Creating and Altering Rituals
Remember the world is fragmented, and we are too. Instead of thinking of ourselves as one single unified self, we are trying to discover through self-reflection, we could think of ourselves as complex assortments of emotions, desires and traits that often pull us in different and contradictory ways. Suppose you have been having a conflict with your spouse. The problem between two of you may not be that your personalities are incompatible. It may be that your communication has fallen into a pattern. You are stuck in your roles and so is your spouse. Neither of you feels good about this but you can’t see any way out. Remember your spouse is not static or unchanging. Your spouse is a complex, multifaceted person. Think through what you can say to elicit other sides of your spouse and then behave “as-if” you are speaking to those sides of your spouse. How could you alter the things you say or the tone of your voice to appeal to your spouse other side?

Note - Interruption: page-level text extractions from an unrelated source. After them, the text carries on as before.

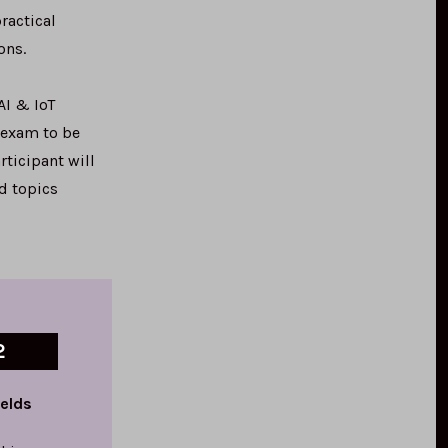
ractical
ons.
AI & IoT
 exam to be
rticipant will
nd topics
2
ields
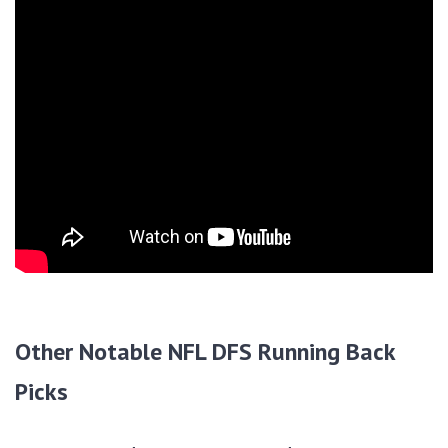
Other Notable NFL DFS Running Back
Picks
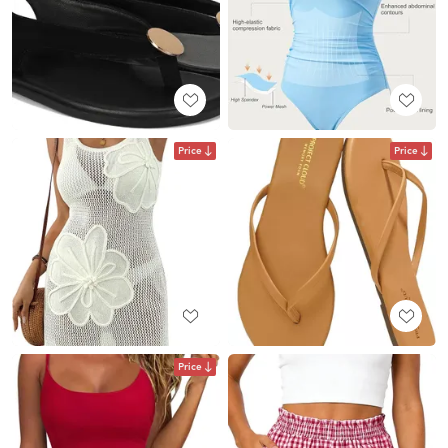
Price
Price
Price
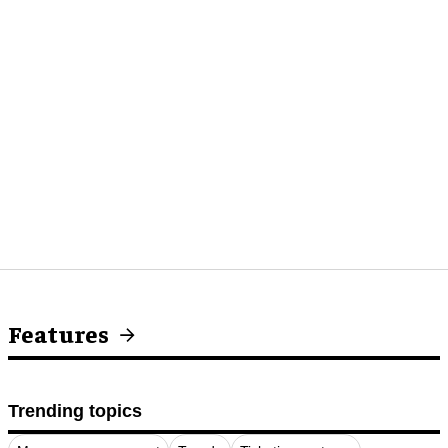
Features
Trending topics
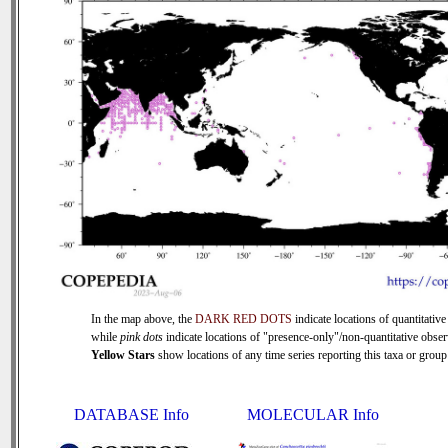
In the map above, the
DARK RED DOTS
indicate locations of quantitative
while
pink dots
indicate locations of "presence-only"/non-quantitative obser
Yellow Stars
show locations of any time series reporting this taxa or group 
DATABASE Info
MOLECULAR Info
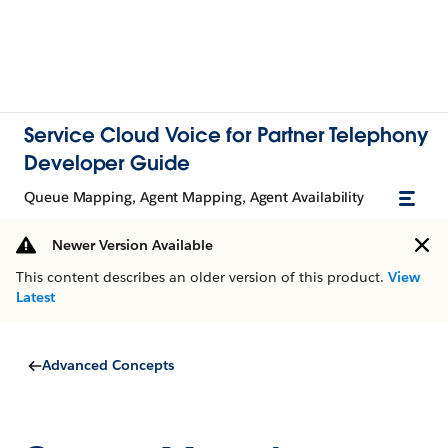
Service Cloud Voice for Partner Telephony
Developer Guide
Queue Mapping, Agent Mapping, Agent Availability
Newer Version Available
This content describes an older version of this product.
View
Latest
Advanced Concepts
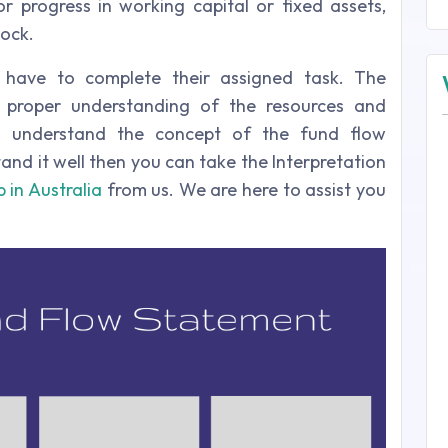
or progress in working capital or fixed assets,
tock.
 have to complete their assigned task. The
 proper understanding of the resources and
 to understand the concept of the fund flow
and it well then you can take the Interpretation
 in Australia
from us. We are here to assist you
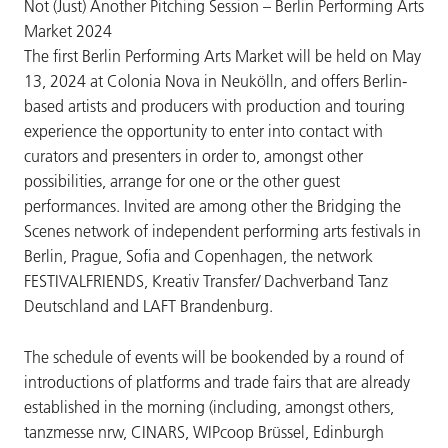
Not (Just) Another Pitching Session – Berlin Performing Arts
Market 2024
The first Berlin Performing Arts Market will be held on May
13, 2024 at Colonia Nova in Neukölln, and offers Berlin-
based artists and producers with production and touring
experience the opportunity to enter into contact with
curators and presenters in order to, amongst other
possibilities, arrange for one or the other guest
performances. Invited are among other the Bridging the
Scenes network of independent performing arts festivals in
Berlin, Prague, Sofia and Copenhagen, the network
FESTIVALFRIENDS, Kreativ Transfer/ Dachverband Tanz
Deutschland and LAFT Brandenburg.
The schedule of events will be bookended by a round of
introductions of platforms and trade fairs that are already
established in the morning (including, amongst others,
tanzmesse nrw, CINARS, WIPcoop Brüssel, Edinburgh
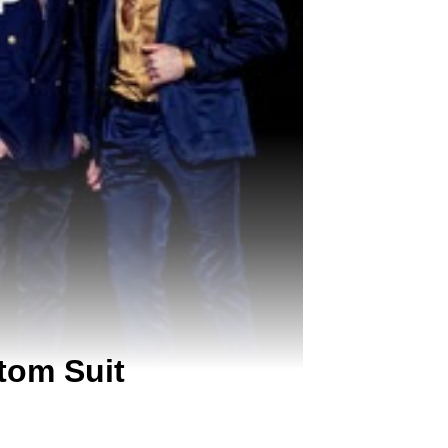
tom Suit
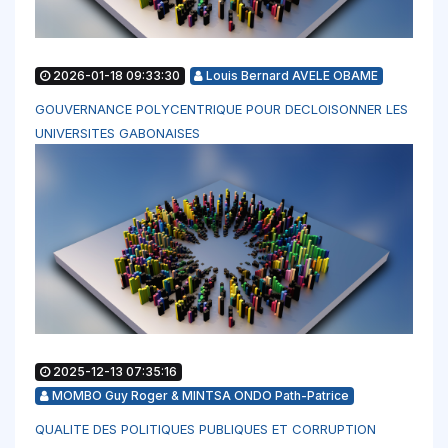
2026-01-18 09:33:30
Louis Bernard AVELE OBAME
GOUVERNANCE POLYCENTRIQUE POUR DECLOISONNER LES
UNIVERSITES GABONAISES
2025-12-13 07:35:16
MOMBO Guy Roger & MINTSA ONDO Path-Patrice
QUALITE DES POLITIQUES PUBLIQUES ET CORRUPTION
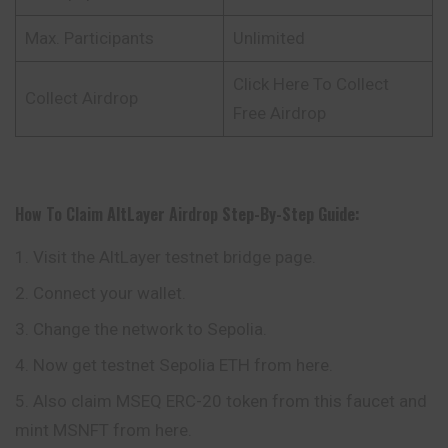
Max. Participants
Unlimited
Click Here To Collect
Collect Airdrop
Free Airdrop
How To Claim
AltLayer
Airdrop
Step-By-Step Guide:
Visit the AltLayer testnet bridge page.
Connect your wallet.
Change the network to Sepolia.
Now get testnet Sepolia ETH from here.
Also claim MSEQ ERC-20 token from this faucet and
mint MSNFT from here.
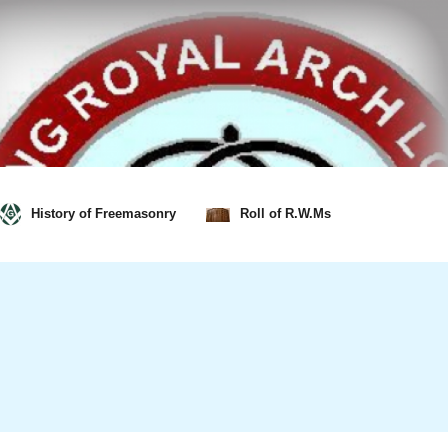
History of Freemasonry
Roll of R.W.Ms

Like the above “as-if” roles play, a Confucian approach would be to note the patterns and work actively to shift them. Over time, you internalize a more constructive way of acting instead of being led by undisciplined emotional reactions. Little by little you develop parts of yourself you never knew existed and become a better person.
Our patterned behaviours and rote habits, not rituals, are what really dictate our lives and get in the way of caring for other people. But through doing “as-if” rituals that break these patterns, we gain the ability to be good ton those around us. This is “ren”, or a sensibility of goodness.
Creating rituals just for ourselves can help alleviate grief and make us feel less out of control, which could help now when the world seems so uncertain. If you can design a ritual that is meaningful, that it touches your heart or brings someone to mind or gives you a sense of your own purpose, all the better. Look beyond formalized rituals to everyday opportunities to share positive emotions and a sense of solidarity from a distance.
“I love you”, one of the most common phrase people in intimate relationships construct new realities with. Couples who are in the habit of saying this probably do not feel loving every second of the day. They certainly have a variety of complicated feelings towards their partner from time to time. But there is a greater good in nurturing the relationship through such rituals that let them break from reality and enter a space where it is “as if” they do love each other at every moment. At the moment when they express their love in an “as-if” way, they are really doing it. Saying “I love you” these “as-if” moments create moments of connection throughout the day that build up slowly but no less dramatically over time.